Like many stories, the story is told in the first-person point of view. It does a good job of portraying Nathan himself, but I lament not getting to know more about other characters such as the Eagle, Anarchist, and his liaison James.

Speaking of Nathan, he’s perhaps not the most unique character, but he gives off at least a likable vibe comparable to Peter Petrelli of Heroes fame or Will Hunting. Nathan’s power, when finally shown, is at least interesting enough that the story keeps you wondering how it may develop and grow as the story goes along.

While the supporting cast isn’t anything mind-blowing, there are some highlights in some later villains and in the interesting relationship between Nathaniel and his liaison James.

Beyond the idea of metahuman parole officers being pretty interesting, I think something that sets this story apart is that it focuses on Nathan’s unwillingness to confront the idea of being a hero, as he’d much rather live a simple, mundane life than face the stresses that heroes have to handle in this day and age.

As mentioned before, the first villains shown so far, the aptly named Gold Diggers, show a lot of potential in particular from what we see of them in the most recent chapter.

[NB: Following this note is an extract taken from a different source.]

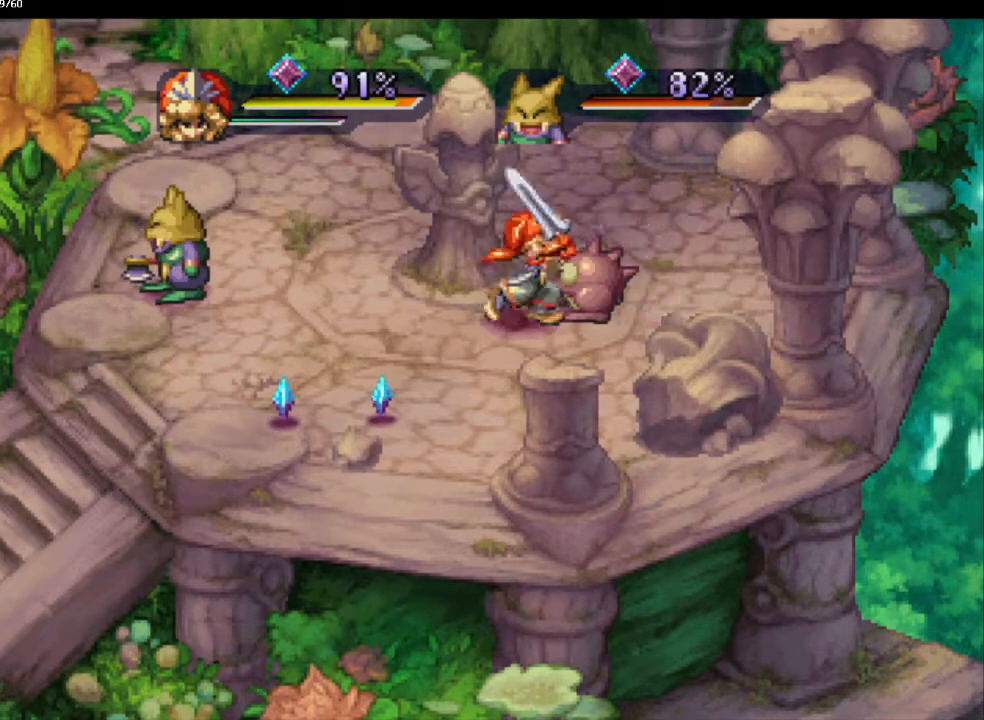
{"dt_ms": 500, "buttons": ["CIRCLE"], "left_stick": "up-right", "right_stick": "center", "events": [[383, "left_stick", "up-right"]]}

My only really complaint with the story might be its shaky beginning, which can come off as little bland and has some minor spelling and grammar mistakes. The narrative and voice definitely gets a lot stronger as the chapters go on though, and based on recent developments, seems to be going in a very promising direction. I feel the setting itself isn’t necessarily bad per say, just needing maybe an extra bit of flair to separate it from so many other superhero settings. Not so much the author’s fault though, it is hard to stand out with so many superhero stories these days.

All in all, I think the best way to describe this story is vanilla: it’s not bad really, but it’s a flavor we’ve tasted time and time again. A pleasant one, but lacking some uniqueness.

That being said, I think the mundane angle works really well when it’s used, and the story can only grow from here.